Fibrobacter succinogenes main metabolic machinery is in the cell envelope or periplasmic space. Depending on the type available cellulose, this bacteria will make a different set of proteins and enzymes necessary to degrade each type. It's been found that the degradation enzymes covalently bind to the outer surface of the cell. These enzymes have carbohydrate binding molecules that improve degradation by bringing substrates closer to the active sites of degradation enzymes. F. succinogenes is capable of breaking down many sugars, but only so that it can gain better access to cellulose, it sole food source. When grown on cellulose, the cell down-regulates other surface sugars and proteins, but and up-regulation of surface lipids. This regulation of other surface elements favors the formation and use of cellulose degrading enzymes. Beta glucans are the substrate of choice in the rumen and the products after digestion include formate, acetate, and succinate.

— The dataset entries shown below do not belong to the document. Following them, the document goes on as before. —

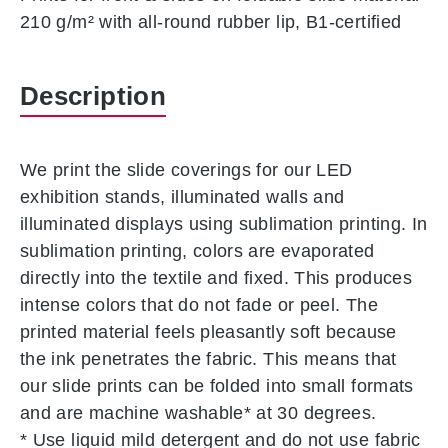
210 g/m² with all-round rubber lip, B1-certified
Description
We print the slide coverings for our LED
exhibition stands, illuminated walls and
illuminated displays using sublimation printing. In
sublimation printing, colors are evaporated
directly into the textile and fixed. This produces
intense colors that do not fade or peel. The
printed material feels pleasantly soft because
the ink penetrates the fabric. This means that
our slide prints can be folded into small formats
and are machine washable* at 30 degrees.
* Use liquid mild detergent and do not use fabric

No amino acids are required for growth, so NH4+ is the sole nitrogen source essential to protein production. PO4---, NH4+, Mg++, Ca++, K+, and Na+ are all essential for growth. F. succinogenes can use glucose, but grows best on cellulose in the absence of glucose.

== Application to biofuels ==
Biofuel production currently relies on use of feedstocks that could also be used for food. Alternative sources of feedstocks are available, but expensive to use. Cellulose, hemi-cellulose and lignocellulose can be used as alternatives. Using these sources to make biofuel is a 2 step process – 1. saccharification 2. fermentation. Saccharification is a pre-treatment that creates viable sugars for fermentation and is the bottlenecking step due to being expensive and energy intensive. Current feedstocks, such as corn grain, can skip this step since they are high in starches and can be readily fermented.

Since Fibrobacter succinogenes is an efficient saccharifier of cellulose, it has a potential to be used in the biological degradation of cellulose for biofuel production.